Russian President Vladimir Putin chairs a meeting with members of the Security Council at the Novo-Ogaryovo residence outside MoscowMoscow, Reuters—Russia’s president ordered intelligence agencies on Monday to step up efforts to secure a volatile region near next year’s Winter Olympics, saying the situation was not improving fast enough.

Vladimir Putin has already signed a decree imposing restrictions on freedom of movement and assembly near Olympic venue Sochi—an order which campaign groups say violates human rights.

“Despite evident positive shifts, the situation in the North Caucasus is improving too slowly,” Putin told his Security Council, a body which advises him on security and defense, five months before the start of the February event.

“Terrorism threats, security concerns have not been finally eradicated,” he added, in comments published on the Kremlin’s website.

The Kremlin has amassed a huge security infrastructure in region around the Black Sea resort town to prevent attacks on the games by Islamist militants involved in nearly daily violence in the nearby North Caucasus.

Putin urged the council to “mobilize all law enforcement bodies” to tighten security.

Rooted in two separatist wars in the North Caucasus province of Chechnya since the fall of the Soviet Union, the insurgency has spilled into Dagestan which is now the focal point of violence.

Putin repeated Russia’s long-standing assertion that foreign powers exploited the turmoil to weaken Russia from within.
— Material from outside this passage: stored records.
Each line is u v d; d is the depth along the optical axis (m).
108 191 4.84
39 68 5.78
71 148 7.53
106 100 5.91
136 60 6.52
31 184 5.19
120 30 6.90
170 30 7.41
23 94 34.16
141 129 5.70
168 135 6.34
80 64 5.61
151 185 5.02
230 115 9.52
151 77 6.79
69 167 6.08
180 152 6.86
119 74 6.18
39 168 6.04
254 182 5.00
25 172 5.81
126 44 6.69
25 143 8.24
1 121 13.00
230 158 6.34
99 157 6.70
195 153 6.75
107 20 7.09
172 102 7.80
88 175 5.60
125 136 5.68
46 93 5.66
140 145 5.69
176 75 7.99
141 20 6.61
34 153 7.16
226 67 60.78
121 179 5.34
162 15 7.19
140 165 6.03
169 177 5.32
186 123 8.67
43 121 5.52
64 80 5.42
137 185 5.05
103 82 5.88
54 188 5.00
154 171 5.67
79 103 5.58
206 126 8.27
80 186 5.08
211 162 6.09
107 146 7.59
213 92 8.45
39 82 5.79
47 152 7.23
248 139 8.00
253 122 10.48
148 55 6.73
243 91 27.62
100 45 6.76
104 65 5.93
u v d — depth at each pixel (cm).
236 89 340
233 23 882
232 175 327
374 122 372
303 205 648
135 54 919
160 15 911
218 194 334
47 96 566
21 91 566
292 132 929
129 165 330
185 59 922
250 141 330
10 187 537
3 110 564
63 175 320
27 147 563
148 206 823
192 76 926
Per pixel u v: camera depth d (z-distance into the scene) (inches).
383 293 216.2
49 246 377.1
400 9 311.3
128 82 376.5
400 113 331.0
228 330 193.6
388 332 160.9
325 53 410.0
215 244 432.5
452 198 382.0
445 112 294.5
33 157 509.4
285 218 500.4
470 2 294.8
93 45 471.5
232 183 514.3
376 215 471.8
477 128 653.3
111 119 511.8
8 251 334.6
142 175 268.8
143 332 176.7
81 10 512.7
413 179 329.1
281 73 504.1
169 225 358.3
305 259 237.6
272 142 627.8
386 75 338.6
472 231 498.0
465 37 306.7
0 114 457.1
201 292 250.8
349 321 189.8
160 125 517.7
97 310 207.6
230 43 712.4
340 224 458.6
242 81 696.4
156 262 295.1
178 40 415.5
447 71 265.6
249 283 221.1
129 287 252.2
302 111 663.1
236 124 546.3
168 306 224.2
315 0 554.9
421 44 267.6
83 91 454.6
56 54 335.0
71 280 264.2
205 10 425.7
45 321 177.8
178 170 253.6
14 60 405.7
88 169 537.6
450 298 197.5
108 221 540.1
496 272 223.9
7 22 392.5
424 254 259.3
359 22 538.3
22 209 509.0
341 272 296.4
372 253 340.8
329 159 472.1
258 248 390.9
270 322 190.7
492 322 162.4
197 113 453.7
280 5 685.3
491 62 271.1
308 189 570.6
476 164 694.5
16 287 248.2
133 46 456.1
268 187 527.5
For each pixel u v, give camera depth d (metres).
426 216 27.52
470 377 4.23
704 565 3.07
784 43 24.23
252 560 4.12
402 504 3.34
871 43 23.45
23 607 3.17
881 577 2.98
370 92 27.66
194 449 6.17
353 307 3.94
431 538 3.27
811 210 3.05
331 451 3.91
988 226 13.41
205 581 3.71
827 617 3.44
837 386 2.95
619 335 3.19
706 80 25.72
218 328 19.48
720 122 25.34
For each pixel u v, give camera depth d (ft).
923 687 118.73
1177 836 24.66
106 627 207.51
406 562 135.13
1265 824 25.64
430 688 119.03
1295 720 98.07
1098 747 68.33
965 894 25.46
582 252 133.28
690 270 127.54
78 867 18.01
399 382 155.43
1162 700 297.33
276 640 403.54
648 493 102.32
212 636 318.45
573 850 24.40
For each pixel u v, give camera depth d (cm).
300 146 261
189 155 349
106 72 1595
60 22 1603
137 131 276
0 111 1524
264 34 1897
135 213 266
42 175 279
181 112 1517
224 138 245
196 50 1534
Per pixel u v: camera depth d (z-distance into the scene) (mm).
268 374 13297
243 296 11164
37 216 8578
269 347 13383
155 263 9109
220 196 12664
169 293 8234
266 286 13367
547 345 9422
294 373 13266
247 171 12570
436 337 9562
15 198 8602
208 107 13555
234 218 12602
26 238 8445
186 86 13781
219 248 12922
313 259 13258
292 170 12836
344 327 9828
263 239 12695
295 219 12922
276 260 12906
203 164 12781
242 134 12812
“We are also facing destructive anti-Russian activity from a number of foreign states…which still see North Caucasus as a foothold to destabilize Russia overall, to cause us economic damage, undermine Russia’s global influence and activity,” he said.

He also brushed off criticism of Russia’s human rights record by rights groups and foreign states.

“Let them first of all look after themselves…They have plenty of violations themselves,” he said.